── SOURCE DATA

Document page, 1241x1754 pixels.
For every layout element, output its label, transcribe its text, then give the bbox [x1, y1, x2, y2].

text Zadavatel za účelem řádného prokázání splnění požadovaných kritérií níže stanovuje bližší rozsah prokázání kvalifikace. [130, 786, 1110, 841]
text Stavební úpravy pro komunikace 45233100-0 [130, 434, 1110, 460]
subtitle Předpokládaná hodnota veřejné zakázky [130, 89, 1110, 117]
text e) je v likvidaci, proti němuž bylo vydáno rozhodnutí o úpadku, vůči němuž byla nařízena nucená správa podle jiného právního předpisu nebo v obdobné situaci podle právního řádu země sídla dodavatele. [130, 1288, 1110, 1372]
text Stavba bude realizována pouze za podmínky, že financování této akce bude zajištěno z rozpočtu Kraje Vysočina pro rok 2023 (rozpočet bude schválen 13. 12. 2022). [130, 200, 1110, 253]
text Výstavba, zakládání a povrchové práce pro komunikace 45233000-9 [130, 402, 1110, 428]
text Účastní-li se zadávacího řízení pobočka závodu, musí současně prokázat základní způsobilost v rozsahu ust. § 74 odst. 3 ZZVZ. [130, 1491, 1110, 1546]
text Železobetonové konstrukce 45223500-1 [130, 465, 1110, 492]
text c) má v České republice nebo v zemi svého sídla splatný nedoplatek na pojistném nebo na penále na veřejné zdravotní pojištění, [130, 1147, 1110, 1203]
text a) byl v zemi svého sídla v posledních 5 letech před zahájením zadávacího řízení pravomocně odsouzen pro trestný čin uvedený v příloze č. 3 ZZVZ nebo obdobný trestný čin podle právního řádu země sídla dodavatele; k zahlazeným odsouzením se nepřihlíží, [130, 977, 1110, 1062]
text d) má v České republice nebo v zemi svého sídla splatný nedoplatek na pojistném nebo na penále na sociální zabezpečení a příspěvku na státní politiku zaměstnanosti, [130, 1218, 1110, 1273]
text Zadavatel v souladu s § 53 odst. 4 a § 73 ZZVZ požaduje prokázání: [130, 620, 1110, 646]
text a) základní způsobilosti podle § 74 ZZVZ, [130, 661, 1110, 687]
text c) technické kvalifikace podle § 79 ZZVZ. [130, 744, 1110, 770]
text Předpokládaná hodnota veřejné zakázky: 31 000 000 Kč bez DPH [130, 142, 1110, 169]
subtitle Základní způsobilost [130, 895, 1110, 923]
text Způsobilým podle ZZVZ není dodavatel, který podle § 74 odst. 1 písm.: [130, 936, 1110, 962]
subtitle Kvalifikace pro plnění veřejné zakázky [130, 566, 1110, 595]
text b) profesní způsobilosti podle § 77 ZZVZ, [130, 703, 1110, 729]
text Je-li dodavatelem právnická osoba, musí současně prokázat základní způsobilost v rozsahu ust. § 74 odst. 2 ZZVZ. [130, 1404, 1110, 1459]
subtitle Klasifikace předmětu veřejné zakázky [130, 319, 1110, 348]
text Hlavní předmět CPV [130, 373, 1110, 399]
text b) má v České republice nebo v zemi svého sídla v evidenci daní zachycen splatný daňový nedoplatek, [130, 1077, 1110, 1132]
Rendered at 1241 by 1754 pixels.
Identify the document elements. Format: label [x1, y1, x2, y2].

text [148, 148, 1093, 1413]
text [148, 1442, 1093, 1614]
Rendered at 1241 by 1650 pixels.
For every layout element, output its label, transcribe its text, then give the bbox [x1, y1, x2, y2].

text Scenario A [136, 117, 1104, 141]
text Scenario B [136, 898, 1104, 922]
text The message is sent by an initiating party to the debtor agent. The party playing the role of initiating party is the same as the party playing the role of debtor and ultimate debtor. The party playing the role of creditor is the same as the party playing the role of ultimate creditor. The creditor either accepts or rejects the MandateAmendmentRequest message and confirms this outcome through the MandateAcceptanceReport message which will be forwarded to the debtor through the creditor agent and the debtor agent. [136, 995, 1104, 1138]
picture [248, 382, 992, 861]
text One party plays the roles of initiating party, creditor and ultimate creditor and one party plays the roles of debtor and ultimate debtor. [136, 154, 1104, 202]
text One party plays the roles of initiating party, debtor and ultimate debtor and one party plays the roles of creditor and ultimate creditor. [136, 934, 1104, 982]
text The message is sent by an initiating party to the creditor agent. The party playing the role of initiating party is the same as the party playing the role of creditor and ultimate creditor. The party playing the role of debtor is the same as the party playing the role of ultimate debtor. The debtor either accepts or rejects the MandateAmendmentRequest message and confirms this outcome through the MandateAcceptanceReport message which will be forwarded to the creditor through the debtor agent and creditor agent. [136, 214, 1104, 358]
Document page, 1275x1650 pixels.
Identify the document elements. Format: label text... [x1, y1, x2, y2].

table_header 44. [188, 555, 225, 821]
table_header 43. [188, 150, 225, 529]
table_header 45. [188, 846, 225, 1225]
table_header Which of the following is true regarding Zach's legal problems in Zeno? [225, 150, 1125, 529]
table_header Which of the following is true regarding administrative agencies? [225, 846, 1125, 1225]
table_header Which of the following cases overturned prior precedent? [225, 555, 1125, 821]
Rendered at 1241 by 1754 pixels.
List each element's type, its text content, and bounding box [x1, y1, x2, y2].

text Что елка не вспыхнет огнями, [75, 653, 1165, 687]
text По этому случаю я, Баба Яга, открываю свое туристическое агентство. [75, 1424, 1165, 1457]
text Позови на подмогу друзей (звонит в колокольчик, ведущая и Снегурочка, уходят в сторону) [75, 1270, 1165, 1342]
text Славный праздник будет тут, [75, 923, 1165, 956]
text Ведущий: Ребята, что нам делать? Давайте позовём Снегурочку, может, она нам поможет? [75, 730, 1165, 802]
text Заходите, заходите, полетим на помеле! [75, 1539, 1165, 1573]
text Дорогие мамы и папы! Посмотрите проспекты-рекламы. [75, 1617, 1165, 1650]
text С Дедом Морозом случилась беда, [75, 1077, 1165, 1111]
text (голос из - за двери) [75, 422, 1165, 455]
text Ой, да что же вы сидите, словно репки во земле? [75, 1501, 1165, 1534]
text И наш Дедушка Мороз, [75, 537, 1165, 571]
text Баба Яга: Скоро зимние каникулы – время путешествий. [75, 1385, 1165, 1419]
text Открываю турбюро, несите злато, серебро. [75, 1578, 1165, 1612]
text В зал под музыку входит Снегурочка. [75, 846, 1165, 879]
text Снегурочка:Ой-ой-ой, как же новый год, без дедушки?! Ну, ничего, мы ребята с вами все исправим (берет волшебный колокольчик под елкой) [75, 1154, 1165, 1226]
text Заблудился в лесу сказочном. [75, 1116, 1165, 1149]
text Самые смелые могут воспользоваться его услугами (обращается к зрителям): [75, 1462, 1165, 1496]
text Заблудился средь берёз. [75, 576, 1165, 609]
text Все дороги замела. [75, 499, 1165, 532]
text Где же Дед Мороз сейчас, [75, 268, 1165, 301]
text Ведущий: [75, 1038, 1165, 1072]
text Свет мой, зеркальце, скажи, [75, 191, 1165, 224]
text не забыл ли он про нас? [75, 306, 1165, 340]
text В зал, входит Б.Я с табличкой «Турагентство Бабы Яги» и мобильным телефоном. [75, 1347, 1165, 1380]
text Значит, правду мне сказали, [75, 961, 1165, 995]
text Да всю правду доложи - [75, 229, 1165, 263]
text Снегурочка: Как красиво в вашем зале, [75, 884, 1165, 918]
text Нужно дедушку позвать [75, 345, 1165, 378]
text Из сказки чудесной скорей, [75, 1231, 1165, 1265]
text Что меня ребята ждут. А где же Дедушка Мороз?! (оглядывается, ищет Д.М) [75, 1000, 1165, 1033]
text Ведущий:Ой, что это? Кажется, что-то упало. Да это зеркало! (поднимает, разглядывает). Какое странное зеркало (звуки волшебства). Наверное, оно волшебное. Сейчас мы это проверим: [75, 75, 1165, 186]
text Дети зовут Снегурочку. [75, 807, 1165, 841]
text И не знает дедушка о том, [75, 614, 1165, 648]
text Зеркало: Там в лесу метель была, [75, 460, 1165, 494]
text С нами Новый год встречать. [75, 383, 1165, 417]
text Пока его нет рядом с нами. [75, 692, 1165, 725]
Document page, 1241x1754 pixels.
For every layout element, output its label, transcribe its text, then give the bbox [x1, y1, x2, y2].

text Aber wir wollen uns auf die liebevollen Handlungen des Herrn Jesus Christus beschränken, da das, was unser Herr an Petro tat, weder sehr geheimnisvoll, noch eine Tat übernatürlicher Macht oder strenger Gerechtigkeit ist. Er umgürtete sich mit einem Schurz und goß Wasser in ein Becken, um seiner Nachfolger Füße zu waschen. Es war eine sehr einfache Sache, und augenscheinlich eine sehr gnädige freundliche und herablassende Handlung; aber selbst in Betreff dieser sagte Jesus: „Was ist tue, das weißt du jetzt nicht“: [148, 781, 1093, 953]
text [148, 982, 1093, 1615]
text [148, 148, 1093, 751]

────

WHAT IS REQUIRED:
Scan the records for the word "subtitle", and copy each line where it is found.

REPLY:
subtitle Předpokládaná hodnota veřejné zakázky [130, 89, 1110, 117]
subtitle Základní způsobilost [130, 895, 1110, 923]
subtitle Kvalifikace pro plnění veřejné zakázky [130, 566, 1110, 595]
subtitle Klasifikace předmětu veřejné zakázky [130, 319, 1110, 348]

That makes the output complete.